* **Instruction**
Collect every line of the items below that contains the string "colon" and copy each such line in full. Matching is case-sensitive.

* **Dataset records**
**********

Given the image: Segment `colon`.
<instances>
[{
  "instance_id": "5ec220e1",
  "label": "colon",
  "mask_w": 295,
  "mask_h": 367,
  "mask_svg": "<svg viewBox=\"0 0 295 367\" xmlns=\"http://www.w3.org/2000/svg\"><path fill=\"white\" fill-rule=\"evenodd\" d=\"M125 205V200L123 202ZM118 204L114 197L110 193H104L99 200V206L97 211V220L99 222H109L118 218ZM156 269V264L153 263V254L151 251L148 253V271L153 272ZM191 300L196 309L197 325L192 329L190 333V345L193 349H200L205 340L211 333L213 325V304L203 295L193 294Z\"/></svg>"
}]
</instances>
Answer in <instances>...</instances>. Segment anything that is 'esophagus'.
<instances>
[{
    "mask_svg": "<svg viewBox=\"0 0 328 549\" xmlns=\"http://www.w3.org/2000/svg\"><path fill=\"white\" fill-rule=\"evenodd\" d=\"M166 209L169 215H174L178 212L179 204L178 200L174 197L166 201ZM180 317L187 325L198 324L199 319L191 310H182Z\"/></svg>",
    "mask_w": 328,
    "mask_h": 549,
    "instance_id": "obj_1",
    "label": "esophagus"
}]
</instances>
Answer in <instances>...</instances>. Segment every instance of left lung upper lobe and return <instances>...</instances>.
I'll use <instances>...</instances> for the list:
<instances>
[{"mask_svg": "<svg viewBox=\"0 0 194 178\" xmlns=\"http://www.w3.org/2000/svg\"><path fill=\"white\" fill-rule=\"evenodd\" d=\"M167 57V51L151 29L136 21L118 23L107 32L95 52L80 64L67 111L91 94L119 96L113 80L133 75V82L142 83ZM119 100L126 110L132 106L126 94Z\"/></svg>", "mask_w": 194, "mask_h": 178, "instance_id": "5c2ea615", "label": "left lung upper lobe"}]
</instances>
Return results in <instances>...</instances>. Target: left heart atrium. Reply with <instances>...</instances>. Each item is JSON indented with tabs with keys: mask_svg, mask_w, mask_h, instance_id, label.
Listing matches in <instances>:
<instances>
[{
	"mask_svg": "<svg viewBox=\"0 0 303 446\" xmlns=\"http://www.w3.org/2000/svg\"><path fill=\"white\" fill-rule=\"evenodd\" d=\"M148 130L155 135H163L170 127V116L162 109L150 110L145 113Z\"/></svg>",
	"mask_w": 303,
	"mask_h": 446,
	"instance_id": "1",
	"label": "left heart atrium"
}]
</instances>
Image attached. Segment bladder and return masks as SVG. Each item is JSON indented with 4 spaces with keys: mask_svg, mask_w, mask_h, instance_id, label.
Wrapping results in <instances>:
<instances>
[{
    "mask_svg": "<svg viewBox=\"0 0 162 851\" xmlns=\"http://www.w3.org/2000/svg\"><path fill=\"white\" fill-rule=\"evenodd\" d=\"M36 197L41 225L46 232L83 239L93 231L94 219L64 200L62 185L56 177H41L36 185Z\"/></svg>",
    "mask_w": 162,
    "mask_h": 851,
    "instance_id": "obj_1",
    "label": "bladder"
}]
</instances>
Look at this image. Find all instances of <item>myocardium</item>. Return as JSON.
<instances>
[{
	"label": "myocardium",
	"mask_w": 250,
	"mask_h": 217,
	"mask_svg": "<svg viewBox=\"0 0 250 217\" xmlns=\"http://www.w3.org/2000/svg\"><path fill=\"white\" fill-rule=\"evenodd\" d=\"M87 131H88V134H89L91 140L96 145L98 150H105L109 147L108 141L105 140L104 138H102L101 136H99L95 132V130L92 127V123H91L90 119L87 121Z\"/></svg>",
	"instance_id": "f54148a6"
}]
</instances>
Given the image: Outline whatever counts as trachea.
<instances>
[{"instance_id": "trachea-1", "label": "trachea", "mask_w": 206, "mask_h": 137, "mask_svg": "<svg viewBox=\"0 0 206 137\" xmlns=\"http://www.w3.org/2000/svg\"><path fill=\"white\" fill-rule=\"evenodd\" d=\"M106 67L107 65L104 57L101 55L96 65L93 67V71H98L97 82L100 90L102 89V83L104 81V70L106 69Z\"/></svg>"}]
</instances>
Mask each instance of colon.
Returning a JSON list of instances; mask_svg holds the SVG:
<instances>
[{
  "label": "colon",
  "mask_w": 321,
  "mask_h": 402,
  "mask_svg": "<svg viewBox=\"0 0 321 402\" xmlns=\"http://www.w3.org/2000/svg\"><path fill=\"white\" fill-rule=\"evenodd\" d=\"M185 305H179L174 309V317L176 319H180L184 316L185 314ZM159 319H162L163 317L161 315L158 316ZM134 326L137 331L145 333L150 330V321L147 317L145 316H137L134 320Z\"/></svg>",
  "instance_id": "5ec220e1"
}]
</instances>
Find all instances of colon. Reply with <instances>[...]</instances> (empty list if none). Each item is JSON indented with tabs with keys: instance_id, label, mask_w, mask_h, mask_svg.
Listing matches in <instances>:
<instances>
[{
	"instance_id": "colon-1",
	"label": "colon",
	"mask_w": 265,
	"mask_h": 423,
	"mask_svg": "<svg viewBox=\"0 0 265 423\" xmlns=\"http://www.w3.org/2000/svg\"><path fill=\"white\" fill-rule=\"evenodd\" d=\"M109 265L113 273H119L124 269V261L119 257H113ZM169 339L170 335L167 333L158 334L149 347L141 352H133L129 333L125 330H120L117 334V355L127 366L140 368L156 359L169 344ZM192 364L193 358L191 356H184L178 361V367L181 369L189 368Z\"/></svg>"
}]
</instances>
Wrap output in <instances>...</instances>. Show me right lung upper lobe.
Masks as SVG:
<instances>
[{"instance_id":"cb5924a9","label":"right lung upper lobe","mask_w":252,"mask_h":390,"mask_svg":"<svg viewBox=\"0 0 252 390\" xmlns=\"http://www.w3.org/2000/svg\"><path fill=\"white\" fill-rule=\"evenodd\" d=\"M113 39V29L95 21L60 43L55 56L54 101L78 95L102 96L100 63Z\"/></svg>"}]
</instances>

**********

* **Response below**
Given the image: Segment `colon`.
  "label": "colon",
Mask each instance of colon.
  "label": "colon",
Find all instances of colon. Reply with <instances>[...]</instances> (empty list if none). Each item is JSON indented with tabs with keys: instance_id, label, mask_w, mask_h, mask_svg.
	"instance_id": "colon-1",
	"label": "colon",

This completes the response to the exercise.